Count the lines in the data below that contain the string "catalogue", and reply with the number alone.

____ DATA RECORDS

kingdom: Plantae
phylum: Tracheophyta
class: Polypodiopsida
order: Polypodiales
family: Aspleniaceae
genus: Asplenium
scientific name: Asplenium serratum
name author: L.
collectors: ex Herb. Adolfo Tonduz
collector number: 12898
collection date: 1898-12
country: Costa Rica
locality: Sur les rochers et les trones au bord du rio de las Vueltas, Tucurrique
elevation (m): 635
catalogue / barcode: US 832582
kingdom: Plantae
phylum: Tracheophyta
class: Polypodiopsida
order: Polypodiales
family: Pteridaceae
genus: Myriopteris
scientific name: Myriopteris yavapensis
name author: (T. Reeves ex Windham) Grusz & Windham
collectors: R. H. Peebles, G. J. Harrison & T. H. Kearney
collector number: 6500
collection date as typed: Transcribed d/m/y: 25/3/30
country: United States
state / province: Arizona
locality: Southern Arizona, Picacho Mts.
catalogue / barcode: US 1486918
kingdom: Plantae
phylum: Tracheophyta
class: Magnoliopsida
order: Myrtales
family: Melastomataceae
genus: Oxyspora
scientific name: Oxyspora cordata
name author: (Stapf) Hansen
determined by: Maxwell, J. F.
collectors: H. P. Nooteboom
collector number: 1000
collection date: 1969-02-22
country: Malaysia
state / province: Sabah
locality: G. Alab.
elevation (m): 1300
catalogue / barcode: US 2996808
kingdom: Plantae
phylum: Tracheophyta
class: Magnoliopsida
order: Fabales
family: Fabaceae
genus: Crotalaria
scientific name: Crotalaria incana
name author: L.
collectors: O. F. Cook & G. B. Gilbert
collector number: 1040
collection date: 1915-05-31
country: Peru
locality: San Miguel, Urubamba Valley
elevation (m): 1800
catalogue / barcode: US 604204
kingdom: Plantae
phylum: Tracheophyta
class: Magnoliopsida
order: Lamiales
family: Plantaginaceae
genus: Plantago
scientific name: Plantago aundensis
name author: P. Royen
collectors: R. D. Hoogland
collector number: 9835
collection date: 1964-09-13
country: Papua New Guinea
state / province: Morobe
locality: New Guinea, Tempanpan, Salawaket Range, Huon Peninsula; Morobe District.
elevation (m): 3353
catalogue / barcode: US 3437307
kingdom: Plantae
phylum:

________

◆ **ANSWER TO THIS PROBLEM**:
5